Never one to sit still for too long I became impatient to leave the sleepy town of 600 inhabitants. Various lifts offered to me by the locals who had befriended me over the course of my week and a few days in the little harbour town fell through one by one. I decided to make my own luck. I upped sticks and started trudging along the only road in and out of Denham waving a thumb and flashing a dazzling (or so I hoped!) smile at all the cars and caravans that sped past. The sun grew hotter, the cars sped by faster and I began to loose heart. Doubt, that ever creeping, niggling little bastard, snuck into my skull and whispered that I should have stayed were I was, that I should have waited till the next day for a lift that might not have materialized, that I shouldn't have been such a tightfisted miser and ordered a taxi to take me and booked a coach and all manner of other unhelpful nonsense. With a forced cheerfulness I waved all these aside and told the doubting voice that fate was waiting to send me the right car, the one that would be most useful. And, sure enough, as a long train of cars swept by one by one and I flashed a beautiful smile imploringly to each and every driver the last one in the caravan suddenly broke off, after having swept by with the rest, curved dramatically across the road and came back. Without saying a word a tall, tan woman with enormous blonde wavy hair jumped out of the drivers seat, opened her boot and started thrusting my bags into the space therein. Then she said "Hi, I'm Sally, this is my daughter Kate, she's six.

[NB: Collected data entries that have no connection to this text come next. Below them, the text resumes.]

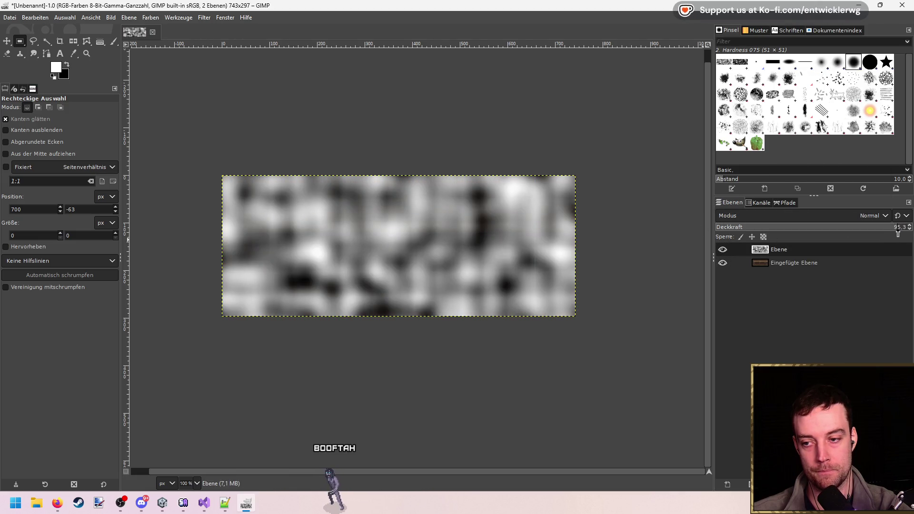
left_click_drag(717, 221, 701, 220)
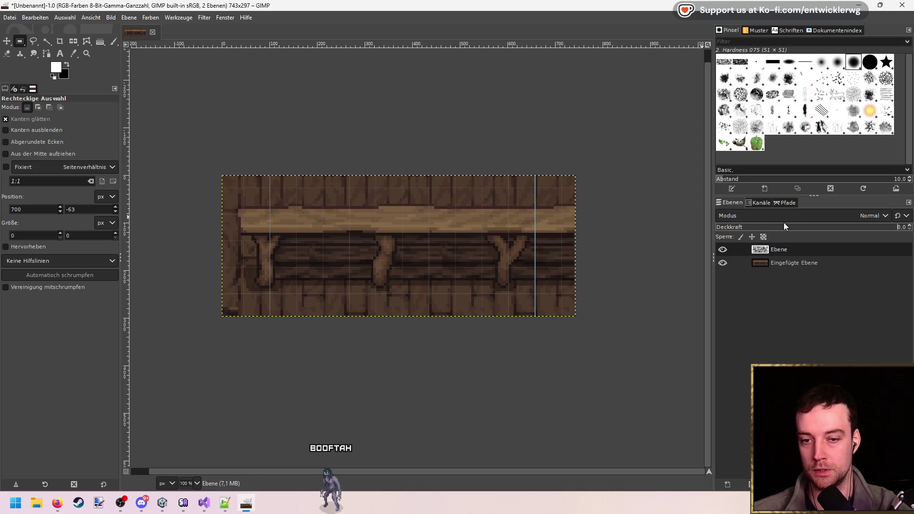
left_click_drag(729, 227, 907, 227)
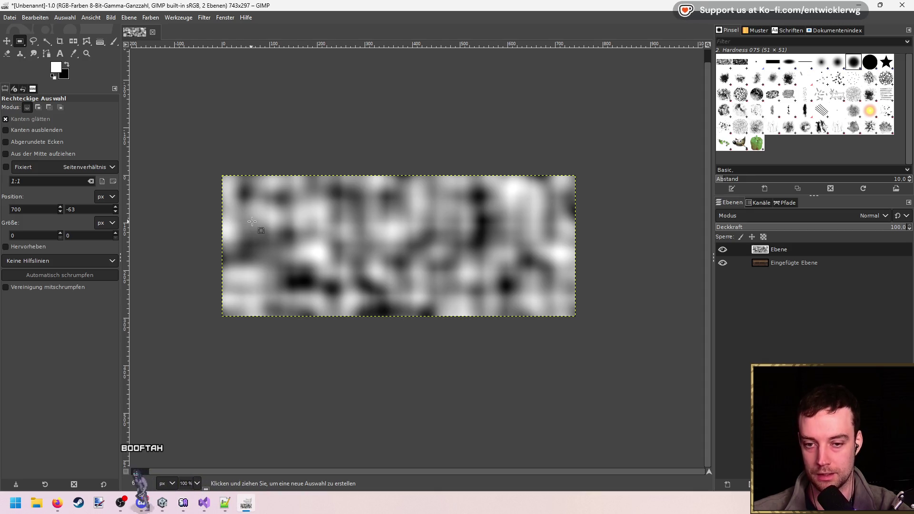
- Toggle the noise layer's visibility to compare it against the wood planks
left_click(723, 250)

Where are you headed?"
During the six hour drive Sally introduced me to Help Exchange and we decided that I would stay with her and her family in Geraldton and help paint the new ceilings that she'd just had installed. Once that was done another passing acquaintance of Sally and husband Stick's passed through overnight on her way to Perth. I got a lift in with her and upon arriving quickly made plans to jump on the train to Adelaide across one of the most desolate and remote areas of not just Australia but also the world.

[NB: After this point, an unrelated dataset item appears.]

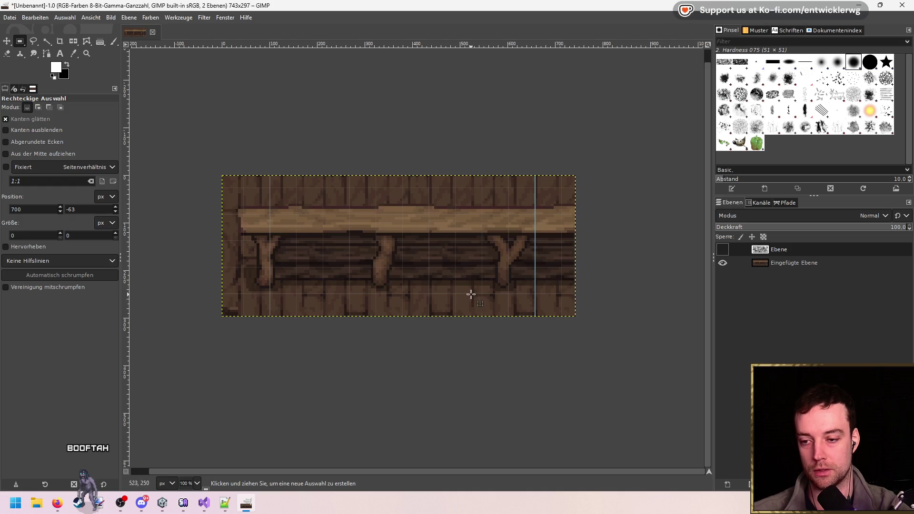
left_click(723, 249)
left_click(723, 249)
left_click(723, 250)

The train ride was a long and tiring forty three hours. Forty three hours of bush, vast horizons on either side, desert, and the gentle slow trundling clackity clack of the train as it meandered at a leisurely 85 kilometers per hour to its destination. We stopped for half an hour at Cook Town, once a bustling hive of train related activity it is now classified as one of the most remote spots in the world: on a par with an orbiting space station as one of the train hands joked. One family now lives in Cook Town. All the old school and community buildings and homes still stand. All are condemned and all have signs around them restricting access and warning of imminent danger should you cross a threshold. What a place to live. You could easily picture a 'silent hill' type scenario taking place amongst the deserted streets and shacks.
A whirlwind three day tour of Adelaide ensued when I finally stepped off the train, dizzy with tiredness and travel fatigue. I met up with friends of friends of friends, with cousins and soon to be cousins, and hung out with fellow backpackers from the YHA before taking the Overland Train to Melbourne. Another 10 hours of train travel and I was happy to know that I wouldn't be getting on another for quite some time! Or so I thought.

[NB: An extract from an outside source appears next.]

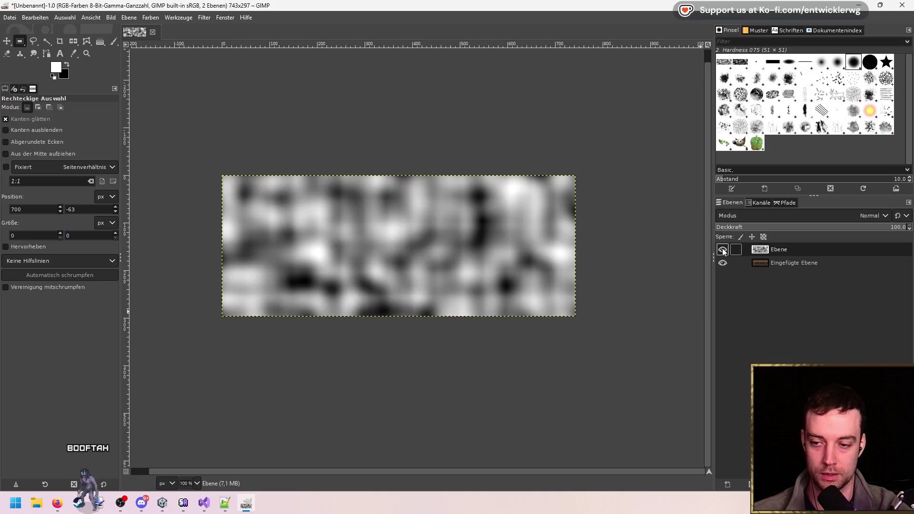
- Hide the noise layer and return to the frag_dissolve code in Visual Studio
left_click(722, 249)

Things in Melbourne didn't quite go according to plan. Within a matter of days I had caught a cold and a chest infection from the friend of a friend who I was staying with and had fallen out with the friend who had arranged for me to stay there... I had however made friends with my host in my own right by this point so although I was keen to leave to get to warmer climes I was, happily, not in any rush. As soon as I could stand up without getting lightheaded I said goodbye to Sophia and Lorissa and jumped on yet another train. This time to Sydney for what turned into a nine hour lay over before finally arriving in Brisbane, Queensland. Getting into Queensland proved tricker than one might originally have suspected. According to the train operators a deep seated dislike between the NSW and QLD agencies leads to NSW passengers being routinely asked to disembark and jump on coaches to cross the border as the QLD operators refuse to let the NSW trains through. This is not so un-understandable as it might at first seem. You see, the NSW trains have a nasty habit of being ridiculously late! My train left Sydney over two hours past its scheduled time. We were all kicked off at Casino at four in the morning where two coaches picked up the passengers who had connecting flights to catch. The rest of us hung around for over an hour while another coach was found to take us the rest of the way to Brisbane.